Task goal: Give the lines again exactly as they appear below, from the line with "Mahkeme heyetinin, 'Kendi kendine düştü" to the line with "o dużym potencjale edukacyjnym i", both included, and only those lines. Leave every picture out.

Dataset entries:
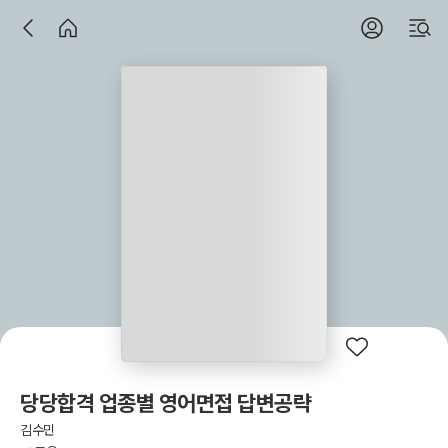
당당합격 업종별 영어면접 답변공략
김수민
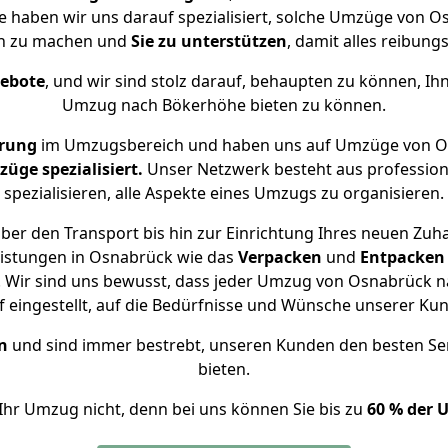
se haben wir uns darauf spezialisiert, solche Umzüge von
ch zu machen und
Sie zu unterstützen
, damit alles reibungs
gebote
, und wir sind stolz darauf, behaupten zu können, Ih
Umzug nach Bökerhöhe bieten zu können.
hrung
im Umzugsbereich und haben uns auf Umzüge von O
ge spezialisiert.
Unser Netzwerk besteht aus professione
spezialisieren, alle Aspekte eines Umzugs zu organisieren.
ber den Transport bis hin zur Einrichtung Ihres neuen Zuh
eistungen in Osnabrück wie das
Verpacken
und
Entpacken
 Wir sind uns bewusst, dass jeder Umzug von Osnabrück na
f eingestellt, auf die Bedürfnisse und Wünsche unserer Ku
n
und sind immer bestrebt, unseren Kunden den besten Se
bieten.
Ihr Umzug nicht, denn bei uns können Sie bis zu
60 % der 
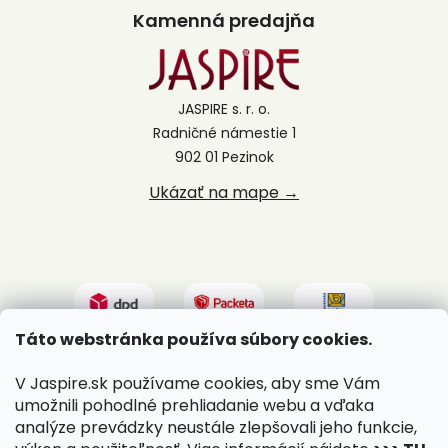
Kamenná predajňa
JASPIRE s. r. o.
Radničné námestie 1
902 01 Pezinok
Ukázať na mape →
Táto webstránka používa súbory cookies.
V Jaspire.sk používame cookies, aby sme Vám
umožnili pohodlné prehliadanie webu a vďaka
analýze prevádzky neustále zlepšovali jeho funkcie,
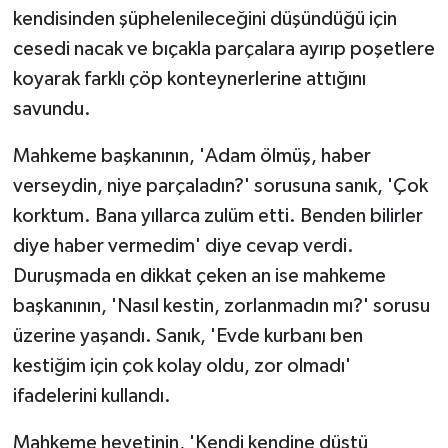
kendisinden şüphelenileceğini düşündüğü için
cesedi nacak ve bıçakla parçalara ayırıp poşetlere
koyarak farklı çöp konteynerlerine attığını
savundu.
Mahkeme başkanının, 'Adam ölmüş, haber
verseydin, niye parçaladın?' sorusuna sanık, 'Çok
korktum. Bana yıllarca zulüm etti. Benden bilirler
diye haber vermedim' diye cevap verdi.
Duruşmada en dikkat çeken an ise mahkeme
başkanının, 'Nasıl kestin, zorlanmadın mı?' sorusu
üzerine yaşandı. Sanık, 'Evde kurbanı ben
kestiğim için çok kolay oldu, zor olmadı'
ifadelerini kullandı.
Mahkeme heyetinin, 'Kendi kendine düştü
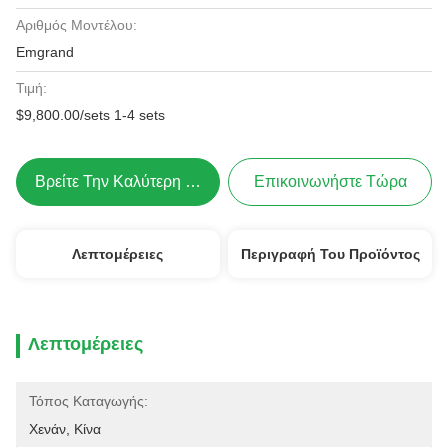
Αριθμός Μοντέλου:
Emgrand
Τιμή:
$9,800.00/sets 1-4 sets
Βρείτε Την Καλύτερη Τιμή
Επικοινωνήστε Τώρα
Λεπτομέρειες
Περιγραφή Του Προϊόντος
Λεπτομέρειες
Τόπος Καταγωγής:
Χενάν, Κίνα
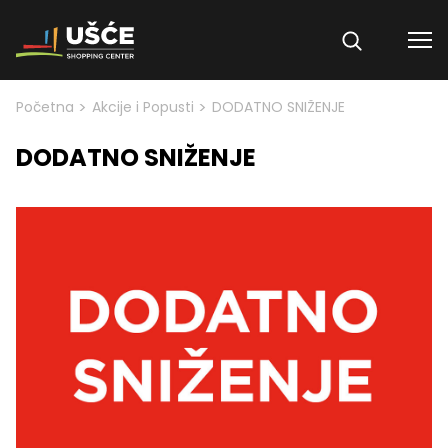
Skip to content
>
>
Početna
Akcije i Popusti
DODATNO SNIŽENJE
DODATNO SNIŽENJE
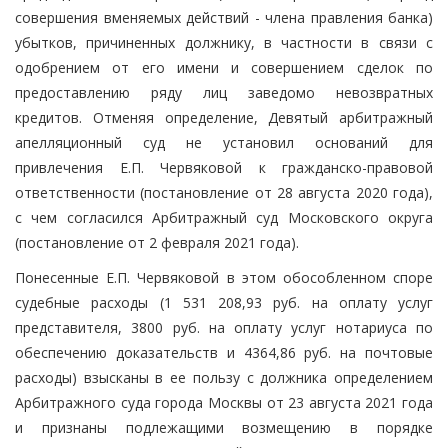
совершения вменяемых действий - члена правления банка)
убытков, причиненных должнику, в частности в связи с
одобрением от его имени и совершением сделок по
предоставлению ряду лиц заведомо невозвратных
кредитов. Отменяя определение, Девятый арбитражный
апелляционный суд не установил оснований для
привлечения Е.П. Червяковой к гражданско-правовой
ответственности (постановление от 28 августа 2020 года),
с чем согласился Арбитражный суд Московского округа
(постановление от 2 февраля 2021 года).
Понесенные Е.П. Червяковой в этом обособленном споре
судебные расходы (1 531 208,93 руб. на оплату услуг
представителя, 3800 руб. на оплату услуг нотариуса по
обеспечению доказательств и 4364,86 руб. на почтовые
расходы) взысканы в ее пользу с должника определением
Арбитражного суда города Москвы от 23 августа 2021 года
и признаны подлежащими возмещению в порядке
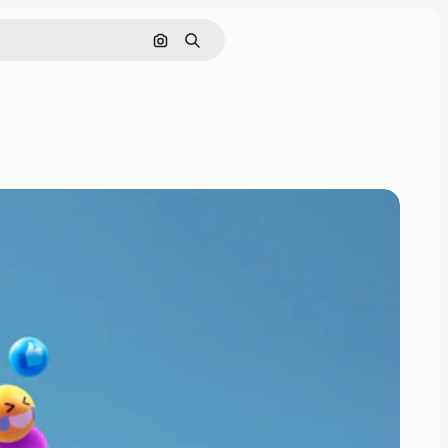
Pesquisar por imagem
Buscar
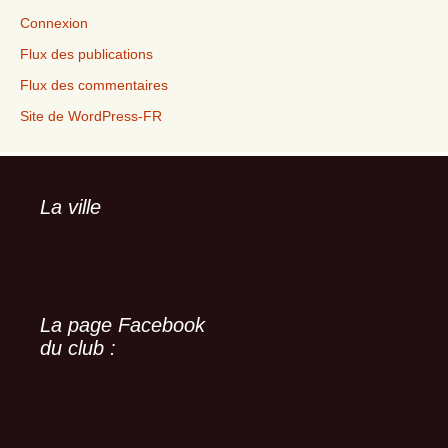
Connexion
Flux des publications
Flux des commentaires
Site de WordPress-FR
La ville
La page Facebook
du club :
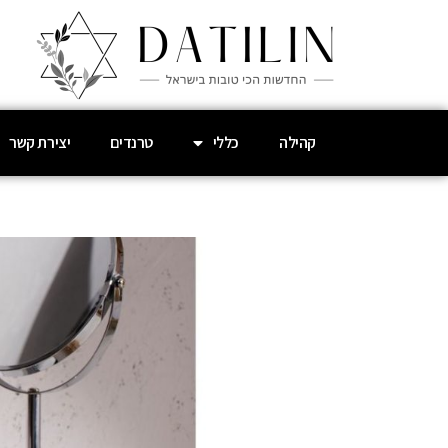
קהילה
כללי
טרנדים
יצירת קשר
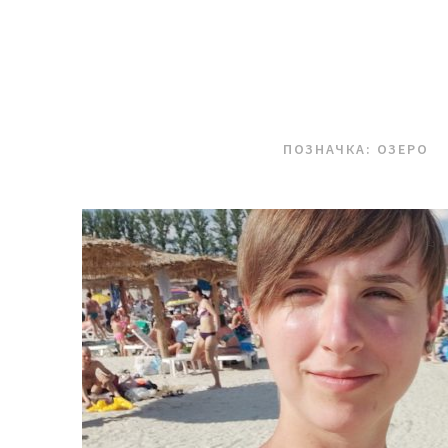
ПОЗНАЧКА:
ОЗЕРО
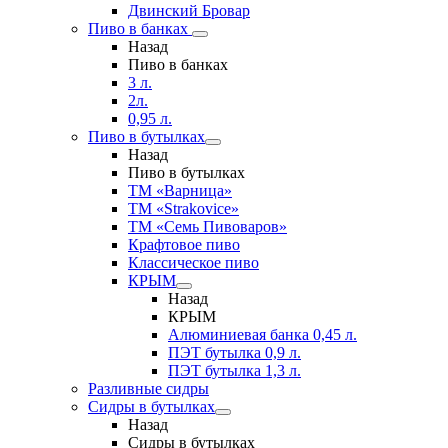
Двинский Бровар
Пиво в банках
Назад
Пиво в банках
3 л.
2л.
0,95 л.
Пиво в бутылках
Назад
Пиво в бутылках
ТМ «Варница»
ТМ «Strakovice»
ТМ «Семь Пивоваров»
Крафтовое пиво
Классическое пиво
КРЫМ
Назад
КРЫМ
Алюминиевая банка 0,45 л.
ПЭТ бутылка 0,9 л.
ПЭТ бутылка 1,3 л.
Разливные сидры
Сидры в бутылках
Назад
Сидры в бутылках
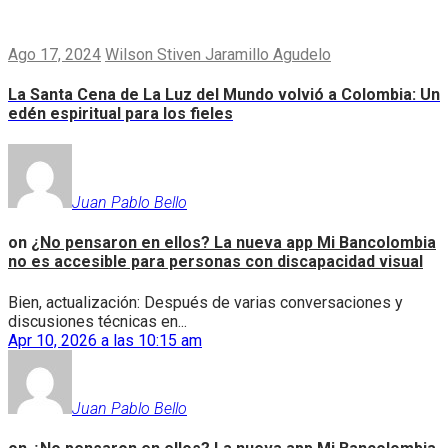
Ago 17, 2024
Wilson Stiven Jaramillo Agudelo
La Santa Cena de La Luz del Mundo volvió a Colombia: Un
edén espiritual para los fieles
Juan Pablo Bello
on
¿No pensaron en ellos? La nueva app Mi Bancolombia
no es accesible para personas con discapacidad visual
Bien, actualización: Después de varias conversaciones y
discusiones técnicas en...
Apr 10, 2026 a las 10:15 am
Juan Pablo Bello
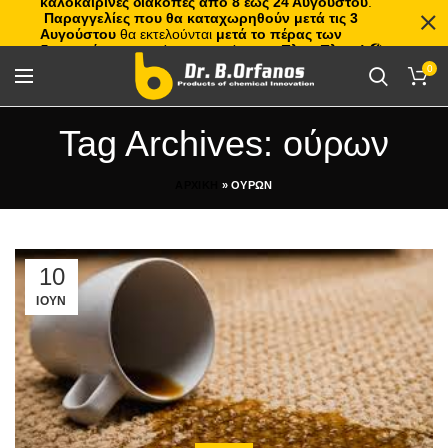
καλοκαιρινές διακοπές από 8 έως 24 Αυγούστου
.
Παραγγελίες που θα καταχωρηθούν μετά τις 3
Αυγούστου
θα εκτελούνται
μετά το πέρας των
διακοπών
, με σειρά προτεραιότητας.
Πλιτς Πλατς!
🏖️🌊
0
Tag Archives: ούρων
ΑΡΧΙΚΗ
»
ΟΥΡΩΝ
10
ΙΟΥΝ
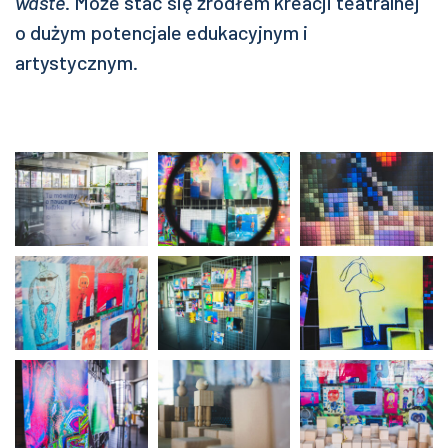
waste
. Może stać się źródłem kreacji teatralnej
o dużym potencjale edukacyjnym i
artystycznym.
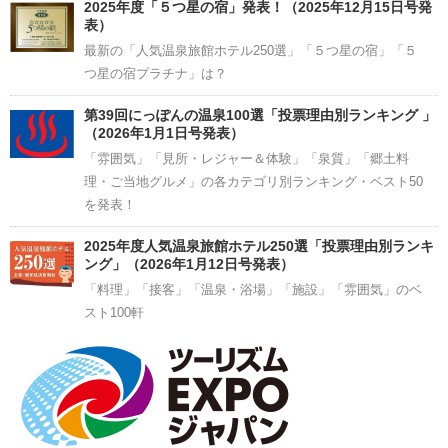
2025年度「５つ星の宿」発表！（2025年12月15日号発
表）
最新の「人気温泉旅館ホテル250選」「５つ星の宿」「５
つ星の宿プラチナ」は？
第39回にっぽんの温泉100選「投票理由別ランキング 」
（2026年1月1日号発表）
「雰囲気」「見所・レジャー＆体験」「泉質」「郷土料
理・ご当地グルメ」の各カテゴリ別ランキング・ベスト50
を発表！
2025年度人気温泉旅館ホテル250選「投票理由別ランキ
ング」（2026年1月12日号発表）
「料理」「接客」「温泉・浴場」「施設」「雰囲気」のベ
スト100軒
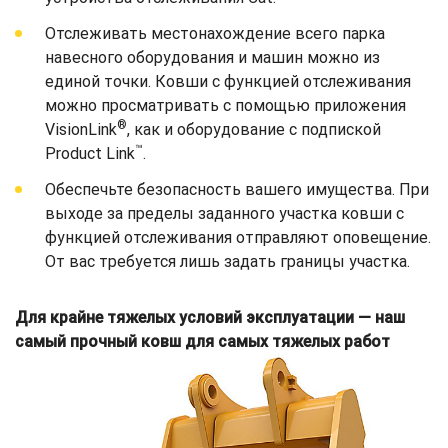
Отслеживать местонахождение всего парка
навесного оборудования и машин можно из
единой точки. Ковши с функцией отслеживания
можно просматривать с помощью приложения
®
VisionLink
, как и оборудование с подпиской
™
Product Link
.
Обеспечьте безопасность вашего имущества. При
выходе за пределы заданного участка ковши с
функцией отслеживания отправляют оповещение.
От вас требуется лишь задать границы участка.
Для крайне тяжелых условий эксплуатации — наш
самый прочный ковш для самых тяжелых работ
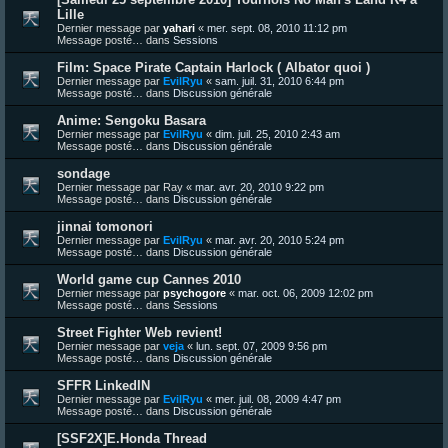
Lille
Dernier message par
yahari
«
mer. sept. 08, 2010 11:12 pm
Message posté… dans
Sessions
Film: Space Pirate Captain Harlock ( Albator quoi )
Dernier message par
EvilRyu
«
sam. juil. 31, 2010 6:44 pm
Message posté… dans
Discussion générale
Anime: Sengoku Basara
Dernier message par
EvilRyu
«
dim. juil. 25, 2010 2:43 am
Message posté… dans
Discussion générale
sondage
Dernier message par
Ray
«
mar. avr. 20, 2010 9:22 pm
Message posté… dans
Discussion générale
jinnai tomonori
Dernier message par
EvilRyu
«
mar. avr. 20, 2010 5:24 pm
Message posté… dans
Discussion générale
World game cup Cannes 2010
Dernier message par
psychogore
«
mar. oct. 06, 2009 12:02 pm
Message posté… dans
Sessions
Street Fighter Web revient!
Dernier message par
veja
«
lun. sept. 07, 2009 9:56 pm
Message posté… dans
Discussion générale
SFFR LinkedIN
Dernier message par
EvilRyu
«
mer. juil. 08, 2009 4:47 pm
Message posté… dans
Discussion générale
[SSF2X]E.Honda Thread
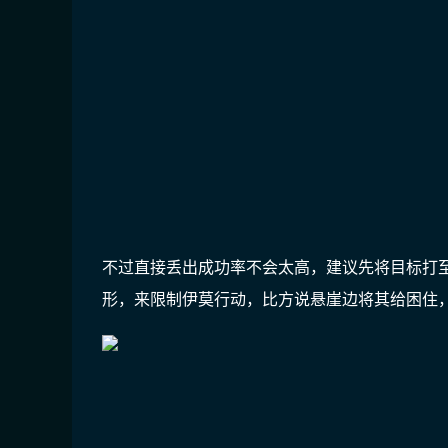
不过直接丢出成功率不会太高，建议先将目标打
形，来限制伊莫行动，比方说悬崖边将其给困住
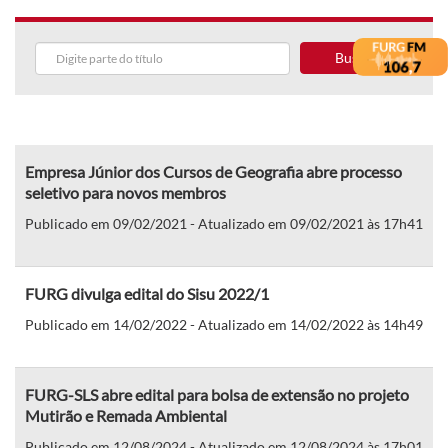
Buscar
Empresa Júnior dos Cursos de Geografia abre processo
seletivo para novos membros
Publicado em 09/02/2021 - Atualizado em 09/02/2021 às 17h41
FURG divulga edital do Sisu 2022/1
Publicado em 14/02/2022 - Atualizado em 14/02/2022 às 14h49
FURG-SLS abre edital para bolsa de extensão no projeto
Mutirão e Remada Ambiental
Publicado em 12/08/2024 - Atualizado em 12/08/2024 às 17h01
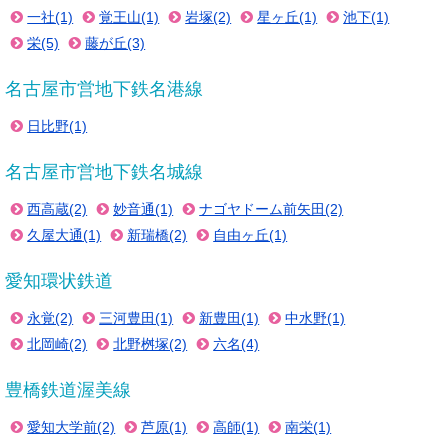
一社(1)
覚王山(1)
岩塚(2)
星ヶ丘(1)
池下(1)
栄(5)
藤が丘(3)
名古屋市営地下鉄名港線
日比野(1)
名古屋市営地下鉄名城線
西高蔵(2)
妙音通(1)
ナゴヤドーム前矢田(2)
久屋大通(1)
新瑞橋(2)
自由ヶ丘(1)
愛知環状鉄道
永覚(2)
三河豊田(1)
新豊田(1)
中水野(1)
北岡崎(2)
北野桝塚(2)
六名(4)
豊橋鉄道渥美線
愛知大学前(2)
芦原(1)
高師(1)
南栄(1)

Result of this task:
Mahkeme heyetinin, 'Kendi kendine düştü
Αριθμός Μοντέλου:
Emgrand
Τιμή:
$9,800.00/sets 1-4 sets
Βρείτε Την Καλύτερη Τιμή
Επικοινωνήστε Τώρα
Λεπτομέρειες
Περιγραφή Του Προϊόντος
Λεπτομέρειες
Τόπος Καταγωγής:
Χενάν, Κίνα
Skip to content
>
>
Početna
Akcije i Popusti
DODATNO SNIŽENJE
DODATNO SNIŽENJE
совершения вменяемых действий - члена правления банка)
убытков, причиненных должнику, в частности в связи с
одобрением от его имени и совершением сделок по
предоставлению ряду лиц заведомо невозвратных
кредитов. Отменяя определение, Девятый арбитражный
апелляционный суд не установил оснований для
привлечения Е.П. Червяковой к гражданско-правовой
ответственности (постановление от 28 августа 2020 года),
с чем согласился Арбитражный суд Московского округа
(постановление от 2 февраля 2021 года).
Понесенные Е.П. Червяковой в этом обособленном споре
судебные расходы (1 531 208,93 руб. на оплату услуг
представителя, 3800 руб. на оплату услуг нотариуса по
обеспечению доказательств и 4364,86 руб. на почтовые
расходы) взысканы в ее пользу с должника определением
Арбитражного суда города Москвы от 23 августа 2021 года
и признаны подлежащими возмещению в порядке
Pesquisar por imagem
Buscar
Connexion
Flux des publications
Flux des commentaires
Site de WordPress-FR
La ville
La page Facebook
du club :
קהילה
כללי
טרנדים
יצירת קשר
ПОЗНАЧКА:
ОЗЕРО
Двинский Бровар
Пиво в банках
Назад
Пиво в банках
3 л.
2л.
0,95 л.
Пиво в бутылках
Назад
Пиво в бутылках
ТМ «Варница»
ТМ «Strakovice»
ТМ «Семь Пивоваров»
Крафтовое пиво
Классическое пиво
КРЫМ
Назад
КРЫМ
Алюминиевая банка 0,45 л.
ПЭТ бутылка 0,9 л.
ПЭТ бутылка 1,3 л.
Разливные сидры
Сидры в бутылках
Назад
Сидры в бутылках
Ago 17, 2024
Wilson Stiven Jaramillo Agudelo
La Santa Cena de La Luz del Mundo volvió a Colombia: Un
edén espiritual para los fieles
Juan Pablo Bello
on
¿No pensaron en ellos? La nueva app Mi Bancolombia
no es accesible para personas con discapacidad visual
Bien, actualización: Después de varias conversaciones y
discusiones técnicas en...
Apr 10, 2026 a las 10:15 am
Juan Pablo Bello
καλοκαιρινές διακοπές από 8 έως 24 Αυγούστου
.
Παραγγελίες που θα καταχωρηθούν μετά τις 3
Αυγούστου
θα εκτελούνται
μετά το πέρας των
διακοπών
, με σειρά προτεραιότητας.
Πλιτς Πλατς!
🏖️🌊
0
Tag Archives: ούρων
ΑΡΧΙΚΗ
»
ΟΥΡΩΝ
10
ΙΟΥΝ
waste
. Może stać się źródłem kreacji teatralnej
o dużym potencjale edukacyjnym i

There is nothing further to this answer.